| Source passage |
※

Using a technique called electrospinning, the researchers spun the fibers from a mixture of the metal complex ruthenium tris-bipyridine and the polymer polyethylene oxide. They found that the fibers give off orange light when excited by low voltage through micro-patterned electrodes — not unlike a tiny light bulb.
“Imagine you have a light bulb that is extremely small,” said Malliaras, an organic materials expert. “Then you can use the bulb to illuminate objects that you wouldn’t be able to see otherwise.”
Craighead’s research group, which focuses on nanostructures and devices, supplied the expertise on the electrospinning technique.
The technique, explained Moran-Mirabal, who works in Craighead’s laboratory, can be compared with pouring syrup on a pancake on a rotating table. As the syrup is poured, it forms a spiraling pattern on the flat pancake, which in electrospinning is the substrate with micropatterned gold electrodes. The syrup would be the solution containing the metal complex-polymer mixture in solvent. A high voltage between a microfabricated tip and the substrate ejects the solution from the tip, Moran-Mirabal said, and forms a jet that is stretched and thinned. As the solvent evaporates, the fiber hardens, laying down a solid fiber on the substrate.
As scientists look for ways to innovate — and shrink — electronics, there is much interest in organic light-emitting devices because they hold promise for making panels that can emit light but are also flexible, said Moran-Mirabal.
“One application of organic light-emitting devices could be integration into flexible electronics,” he said.
The research also shows that these tiny light-emission devices can be made with simple fabrication methods. Compared with traditional methods of high-resolution lithography, in which devices are etched onto pieces of silicon, electrospinning requires almost no fabrication and is simpler to do.
The durability of organic electronics is still under investigation, and this recently completed research is no exception, Craighead said.
“The current interest is in the ease with which this material can be made into very small light-emitting fibers,” he said. “Its ultimate utility, I think, will depend on how well it stands up to subsequent processing and use.”

※

| Information supplied |
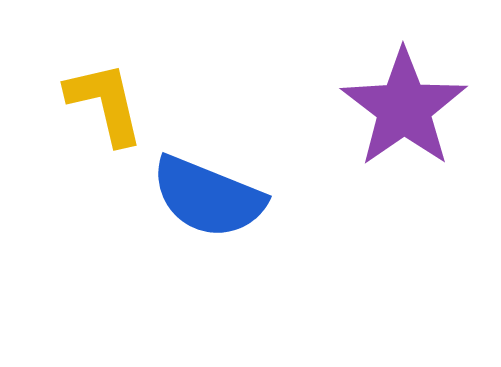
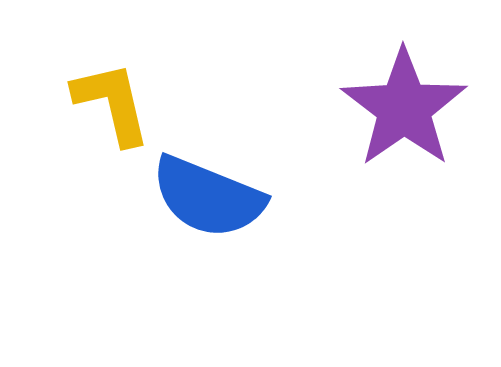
yellow L-shape: moved 7 px right
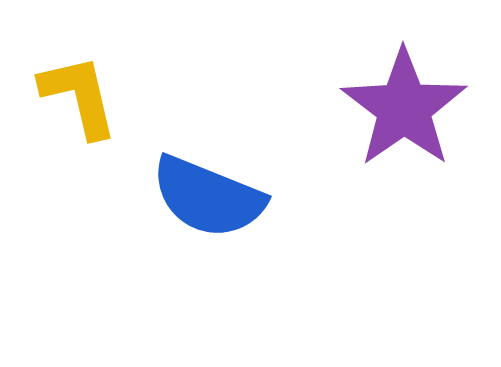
yellow L-shape: moved 33 px left, 7 px up
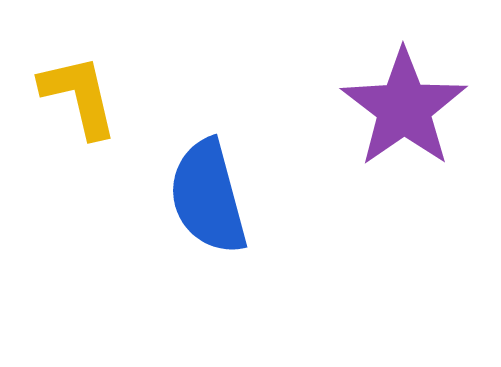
blue semicircle: rotated 53 degrees clockwise
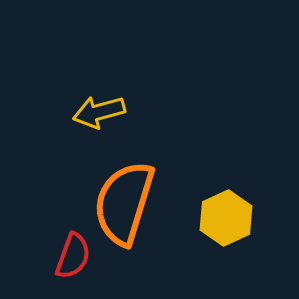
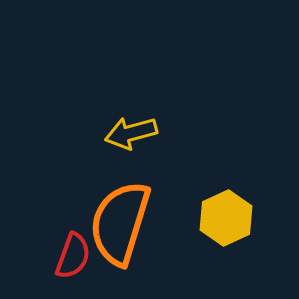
yellow arrow: moved 32 px right, 21 px down
orange semicircle: moved 4 px left, 20 px down
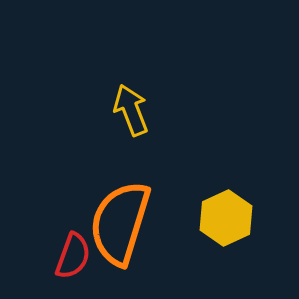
yellow arrow: moved 23 px up; rotated 84 degrees clockwise
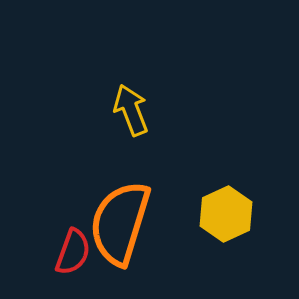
yellow hexagon: moved 4 px up
red semicircle: moved 4 px up
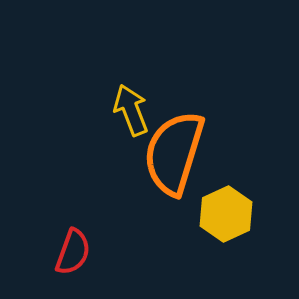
orange semicircle: moved 54 px right, 70 px up
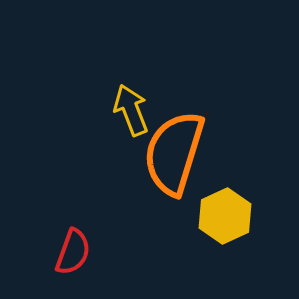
yellow hexagon: moved 1 px left, 2 px down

※

| Required task |
In the electrospinning passage, what color of light do the fibers give off when excited by low voltage? The data was drawn from a different source than the passage.

| Solution below |
Orange.